Toray annual report anticipates subpar earnings until 2022
Although Toray’s carbon fiber and composite materials segment showed growth in fiscal 2019, pandemic-driven headwinds in fiscal 2020 are steering the company toward wind, UAM and energy-related markets.
Photo Credit: Toray Industries
An Integrated Annual Report 2020 issued by Toray Industries Inc. (Tokoyo, Japan) on Oct. 16 presents the Toray Group’s financial results for the company’s fiscal year 2019, which ended on March 31, 2020 (prior to the full onset of the coronavirus pandemic).
According to the report, Toray’s carbon fiber and composite materials segment in 2019 showed revenue of ¥236.9 billion ($2.27 billion USD) with ¥21 billion ($200.9 million USD) in operating income. 2018 revenue was ¥215.9 billion ($2.06 billion USD) with ¥11.5 billion ($110 million USD) in operating income.
Overall, the Group projects a return to a path for growth in the carbon fiber and composites market around 2022, followed by expansion through 2030 at a CAGR of around 8%.
Toray also notes that the company’s fiscal 2020 outlook indicates lower production volumes in commercial aerospace applications and decreased automotive-related demand due to the impact of the COVID-19 pandemic.

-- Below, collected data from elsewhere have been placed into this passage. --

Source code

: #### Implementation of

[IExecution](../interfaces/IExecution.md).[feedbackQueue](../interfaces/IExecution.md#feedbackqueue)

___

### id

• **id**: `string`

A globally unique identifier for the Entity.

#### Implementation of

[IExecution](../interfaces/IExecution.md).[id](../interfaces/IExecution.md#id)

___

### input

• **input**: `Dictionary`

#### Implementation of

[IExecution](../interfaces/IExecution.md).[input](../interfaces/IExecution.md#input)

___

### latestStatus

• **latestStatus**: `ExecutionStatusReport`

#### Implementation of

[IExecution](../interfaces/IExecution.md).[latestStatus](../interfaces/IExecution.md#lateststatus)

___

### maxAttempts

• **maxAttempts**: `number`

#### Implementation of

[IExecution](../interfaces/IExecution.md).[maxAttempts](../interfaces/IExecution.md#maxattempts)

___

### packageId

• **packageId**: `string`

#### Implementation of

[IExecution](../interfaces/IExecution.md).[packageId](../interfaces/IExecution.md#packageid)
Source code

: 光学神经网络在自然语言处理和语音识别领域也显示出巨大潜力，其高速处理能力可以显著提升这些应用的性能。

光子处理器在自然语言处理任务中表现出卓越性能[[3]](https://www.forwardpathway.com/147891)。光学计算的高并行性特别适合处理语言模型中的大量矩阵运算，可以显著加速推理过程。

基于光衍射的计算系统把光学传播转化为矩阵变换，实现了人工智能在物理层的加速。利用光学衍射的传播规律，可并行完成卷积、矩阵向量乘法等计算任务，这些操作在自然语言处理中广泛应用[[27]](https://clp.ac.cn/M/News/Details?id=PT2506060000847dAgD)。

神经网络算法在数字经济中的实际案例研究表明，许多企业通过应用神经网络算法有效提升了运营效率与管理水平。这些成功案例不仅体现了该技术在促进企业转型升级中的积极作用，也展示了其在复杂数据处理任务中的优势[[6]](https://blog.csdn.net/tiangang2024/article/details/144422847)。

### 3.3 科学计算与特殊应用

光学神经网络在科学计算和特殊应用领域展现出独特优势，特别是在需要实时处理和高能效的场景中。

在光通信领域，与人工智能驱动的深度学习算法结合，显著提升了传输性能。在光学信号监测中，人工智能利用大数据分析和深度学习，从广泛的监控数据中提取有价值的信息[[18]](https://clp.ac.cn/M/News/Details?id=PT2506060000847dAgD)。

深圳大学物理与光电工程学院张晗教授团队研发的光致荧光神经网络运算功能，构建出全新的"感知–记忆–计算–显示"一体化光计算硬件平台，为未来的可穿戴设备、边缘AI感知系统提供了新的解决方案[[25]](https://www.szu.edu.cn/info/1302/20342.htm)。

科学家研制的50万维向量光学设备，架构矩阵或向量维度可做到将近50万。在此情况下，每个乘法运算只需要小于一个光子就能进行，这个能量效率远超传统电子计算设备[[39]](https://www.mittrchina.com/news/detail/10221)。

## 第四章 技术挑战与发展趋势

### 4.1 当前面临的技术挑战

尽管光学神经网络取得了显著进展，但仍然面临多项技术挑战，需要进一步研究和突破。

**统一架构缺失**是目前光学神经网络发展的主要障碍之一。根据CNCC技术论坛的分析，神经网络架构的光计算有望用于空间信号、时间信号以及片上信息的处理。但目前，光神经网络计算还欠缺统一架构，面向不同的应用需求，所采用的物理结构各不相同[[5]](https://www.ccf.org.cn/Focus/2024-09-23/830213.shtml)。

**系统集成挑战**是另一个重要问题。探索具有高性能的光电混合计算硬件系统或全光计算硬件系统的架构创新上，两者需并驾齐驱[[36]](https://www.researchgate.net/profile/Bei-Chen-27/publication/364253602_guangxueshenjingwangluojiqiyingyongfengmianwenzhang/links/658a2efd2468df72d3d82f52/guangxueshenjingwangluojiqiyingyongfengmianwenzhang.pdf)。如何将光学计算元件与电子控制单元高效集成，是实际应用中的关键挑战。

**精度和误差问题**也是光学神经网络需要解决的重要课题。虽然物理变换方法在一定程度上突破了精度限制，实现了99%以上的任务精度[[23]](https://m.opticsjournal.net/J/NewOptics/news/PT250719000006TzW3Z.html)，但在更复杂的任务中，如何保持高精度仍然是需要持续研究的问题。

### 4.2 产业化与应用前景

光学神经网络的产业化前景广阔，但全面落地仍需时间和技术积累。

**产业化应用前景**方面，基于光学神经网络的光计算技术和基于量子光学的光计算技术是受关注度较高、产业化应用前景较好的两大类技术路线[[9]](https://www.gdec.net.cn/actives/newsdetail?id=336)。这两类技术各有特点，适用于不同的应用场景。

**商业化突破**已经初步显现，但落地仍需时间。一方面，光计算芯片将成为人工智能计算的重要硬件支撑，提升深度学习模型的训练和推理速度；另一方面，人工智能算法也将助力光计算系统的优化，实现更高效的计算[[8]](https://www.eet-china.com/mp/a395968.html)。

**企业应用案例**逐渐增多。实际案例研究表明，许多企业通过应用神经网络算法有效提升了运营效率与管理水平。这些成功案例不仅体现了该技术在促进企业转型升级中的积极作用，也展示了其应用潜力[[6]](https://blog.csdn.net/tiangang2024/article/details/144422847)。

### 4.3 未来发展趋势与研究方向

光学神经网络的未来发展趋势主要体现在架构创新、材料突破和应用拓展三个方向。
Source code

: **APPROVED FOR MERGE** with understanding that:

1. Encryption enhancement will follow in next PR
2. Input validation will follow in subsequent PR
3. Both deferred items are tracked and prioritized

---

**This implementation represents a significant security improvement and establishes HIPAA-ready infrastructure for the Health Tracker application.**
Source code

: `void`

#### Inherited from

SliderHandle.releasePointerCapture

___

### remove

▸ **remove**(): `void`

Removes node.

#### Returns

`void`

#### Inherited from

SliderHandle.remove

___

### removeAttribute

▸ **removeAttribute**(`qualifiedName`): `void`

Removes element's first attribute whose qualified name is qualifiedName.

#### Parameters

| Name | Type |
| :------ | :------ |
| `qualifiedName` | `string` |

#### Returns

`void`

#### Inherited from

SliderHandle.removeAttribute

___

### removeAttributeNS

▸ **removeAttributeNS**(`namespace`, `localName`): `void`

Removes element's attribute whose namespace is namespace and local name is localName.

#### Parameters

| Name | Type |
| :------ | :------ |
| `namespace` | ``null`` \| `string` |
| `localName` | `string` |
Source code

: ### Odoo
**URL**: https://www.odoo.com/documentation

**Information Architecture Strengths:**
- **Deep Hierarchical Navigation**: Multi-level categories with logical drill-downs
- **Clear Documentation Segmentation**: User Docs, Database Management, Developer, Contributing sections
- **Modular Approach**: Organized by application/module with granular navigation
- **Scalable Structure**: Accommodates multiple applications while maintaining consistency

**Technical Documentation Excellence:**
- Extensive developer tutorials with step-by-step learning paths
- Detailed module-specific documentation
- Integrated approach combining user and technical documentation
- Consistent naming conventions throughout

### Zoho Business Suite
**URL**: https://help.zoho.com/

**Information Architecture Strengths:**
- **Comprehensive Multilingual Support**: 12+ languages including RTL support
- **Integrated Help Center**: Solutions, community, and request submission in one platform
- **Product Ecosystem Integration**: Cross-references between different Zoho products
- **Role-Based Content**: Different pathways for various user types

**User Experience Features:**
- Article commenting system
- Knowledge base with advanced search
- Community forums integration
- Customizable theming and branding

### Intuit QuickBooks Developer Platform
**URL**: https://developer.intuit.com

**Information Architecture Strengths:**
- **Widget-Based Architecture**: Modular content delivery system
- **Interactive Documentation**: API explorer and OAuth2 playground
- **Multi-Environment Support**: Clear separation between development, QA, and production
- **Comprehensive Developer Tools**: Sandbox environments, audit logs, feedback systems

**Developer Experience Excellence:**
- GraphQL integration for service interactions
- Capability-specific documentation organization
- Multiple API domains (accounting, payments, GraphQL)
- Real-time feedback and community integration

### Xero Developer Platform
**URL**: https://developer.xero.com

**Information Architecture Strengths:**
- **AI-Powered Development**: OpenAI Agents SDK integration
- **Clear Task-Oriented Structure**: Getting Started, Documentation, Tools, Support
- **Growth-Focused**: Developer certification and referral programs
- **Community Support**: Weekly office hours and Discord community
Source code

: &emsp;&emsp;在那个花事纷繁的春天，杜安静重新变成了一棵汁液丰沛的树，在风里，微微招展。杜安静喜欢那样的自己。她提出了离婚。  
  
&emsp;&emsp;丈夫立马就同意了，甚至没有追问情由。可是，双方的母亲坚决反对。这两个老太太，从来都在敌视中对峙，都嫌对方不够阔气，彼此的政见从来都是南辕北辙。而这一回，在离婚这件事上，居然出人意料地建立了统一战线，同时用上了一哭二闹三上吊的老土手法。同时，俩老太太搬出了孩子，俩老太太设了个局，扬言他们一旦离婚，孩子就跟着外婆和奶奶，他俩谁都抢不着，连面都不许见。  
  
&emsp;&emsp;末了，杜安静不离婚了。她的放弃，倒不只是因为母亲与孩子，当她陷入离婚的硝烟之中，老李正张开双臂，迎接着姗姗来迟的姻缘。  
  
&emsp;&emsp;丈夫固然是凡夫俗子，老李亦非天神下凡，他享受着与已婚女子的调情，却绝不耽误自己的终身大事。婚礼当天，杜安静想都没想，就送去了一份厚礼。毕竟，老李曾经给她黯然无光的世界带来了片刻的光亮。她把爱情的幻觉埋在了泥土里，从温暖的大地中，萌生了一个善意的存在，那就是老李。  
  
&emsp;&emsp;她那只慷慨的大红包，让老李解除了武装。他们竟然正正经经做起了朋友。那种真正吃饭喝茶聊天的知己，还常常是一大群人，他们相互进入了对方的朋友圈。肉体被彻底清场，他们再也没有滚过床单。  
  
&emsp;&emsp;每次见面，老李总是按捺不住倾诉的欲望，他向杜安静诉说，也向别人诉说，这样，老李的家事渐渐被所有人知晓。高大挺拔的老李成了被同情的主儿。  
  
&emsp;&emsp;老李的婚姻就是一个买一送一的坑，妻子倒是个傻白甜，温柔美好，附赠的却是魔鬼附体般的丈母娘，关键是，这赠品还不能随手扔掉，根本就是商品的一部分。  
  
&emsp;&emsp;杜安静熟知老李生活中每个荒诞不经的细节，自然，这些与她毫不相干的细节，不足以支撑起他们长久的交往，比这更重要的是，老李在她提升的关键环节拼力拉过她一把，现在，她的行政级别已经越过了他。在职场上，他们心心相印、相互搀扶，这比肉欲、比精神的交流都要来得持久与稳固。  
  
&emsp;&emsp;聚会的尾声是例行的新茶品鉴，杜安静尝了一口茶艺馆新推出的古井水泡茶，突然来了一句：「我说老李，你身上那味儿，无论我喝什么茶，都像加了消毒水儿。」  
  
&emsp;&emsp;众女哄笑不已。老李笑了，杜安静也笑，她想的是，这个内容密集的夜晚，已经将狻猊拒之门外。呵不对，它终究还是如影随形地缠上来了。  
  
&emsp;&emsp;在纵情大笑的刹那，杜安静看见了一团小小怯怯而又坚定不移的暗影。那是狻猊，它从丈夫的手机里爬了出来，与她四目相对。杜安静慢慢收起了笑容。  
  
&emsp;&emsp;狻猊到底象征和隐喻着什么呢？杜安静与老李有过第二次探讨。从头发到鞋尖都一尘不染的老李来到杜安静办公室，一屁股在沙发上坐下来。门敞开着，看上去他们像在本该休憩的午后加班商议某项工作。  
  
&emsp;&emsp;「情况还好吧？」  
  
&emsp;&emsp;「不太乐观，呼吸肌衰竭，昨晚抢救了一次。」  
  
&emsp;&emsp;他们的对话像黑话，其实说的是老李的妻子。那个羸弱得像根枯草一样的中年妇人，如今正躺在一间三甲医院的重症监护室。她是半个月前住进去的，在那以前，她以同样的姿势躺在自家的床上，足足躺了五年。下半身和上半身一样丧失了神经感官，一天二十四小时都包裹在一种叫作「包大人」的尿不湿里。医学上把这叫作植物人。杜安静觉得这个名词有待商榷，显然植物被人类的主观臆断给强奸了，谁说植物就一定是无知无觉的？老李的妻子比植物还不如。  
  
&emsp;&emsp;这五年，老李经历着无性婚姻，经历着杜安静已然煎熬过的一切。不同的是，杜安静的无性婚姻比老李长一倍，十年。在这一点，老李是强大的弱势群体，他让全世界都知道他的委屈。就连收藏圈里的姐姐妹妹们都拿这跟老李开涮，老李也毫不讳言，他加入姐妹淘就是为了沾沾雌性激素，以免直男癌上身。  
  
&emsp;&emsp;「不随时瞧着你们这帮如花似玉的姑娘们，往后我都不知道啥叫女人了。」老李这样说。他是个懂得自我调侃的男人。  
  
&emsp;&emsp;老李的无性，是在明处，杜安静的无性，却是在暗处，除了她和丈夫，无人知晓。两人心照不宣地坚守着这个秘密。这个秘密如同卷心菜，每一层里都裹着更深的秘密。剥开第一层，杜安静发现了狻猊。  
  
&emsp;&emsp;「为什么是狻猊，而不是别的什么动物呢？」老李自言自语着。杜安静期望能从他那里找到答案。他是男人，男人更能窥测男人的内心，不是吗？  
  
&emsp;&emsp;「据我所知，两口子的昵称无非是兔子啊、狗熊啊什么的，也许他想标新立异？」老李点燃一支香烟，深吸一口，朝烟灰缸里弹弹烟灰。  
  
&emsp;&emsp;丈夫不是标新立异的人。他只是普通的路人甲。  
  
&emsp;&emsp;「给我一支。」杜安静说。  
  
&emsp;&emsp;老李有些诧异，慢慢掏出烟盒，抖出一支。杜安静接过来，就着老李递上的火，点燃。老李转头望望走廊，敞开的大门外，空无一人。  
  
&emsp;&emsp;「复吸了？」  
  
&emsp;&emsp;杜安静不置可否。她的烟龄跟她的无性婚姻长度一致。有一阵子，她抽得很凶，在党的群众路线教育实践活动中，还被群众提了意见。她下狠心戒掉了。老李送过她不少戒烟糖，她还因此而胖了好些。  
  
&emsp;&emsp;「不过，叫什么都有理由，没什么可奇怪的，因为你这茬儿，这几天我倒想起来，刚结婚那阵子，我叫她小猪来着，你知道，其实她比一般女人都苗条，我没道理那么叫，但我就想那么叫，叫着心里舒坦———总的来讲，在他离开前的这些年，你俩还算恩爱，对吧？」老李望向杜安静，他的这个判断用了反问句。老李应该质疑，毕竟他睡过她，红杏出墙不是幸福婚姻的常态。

Because of this, Toray says it plans to enhance sales of its carbon fibers in the wind energy, urban air mobility (UAM) and energy-related (fuel cell vehicles and pressure vessels) industries.
“Carbon fibers for wind turbine blades, anticipated as a new growth driver, are projected to grow at a CAGR of 13% during ‘AP-G 2022,’ [Toray’s name for forecast period],” notes the report. “The lengths of wind turbine blades are being extended as the most effective way of increasing wind power generation efficiency, so the adoption of light weight, highly rigid carbon fiber-reinforced plastic (CFRP) blades is accelerating.”
With mass production of fuel cell vehicles (FCVs) expected to begin around 2021 and onward, Toray Group also foresees accelerating growth in demand for extra-high pressure tanks suited to hydrogen fuel refilling, and a rising demand in high-performance aircraft, particularly air taxis, large drones and “flying cars.”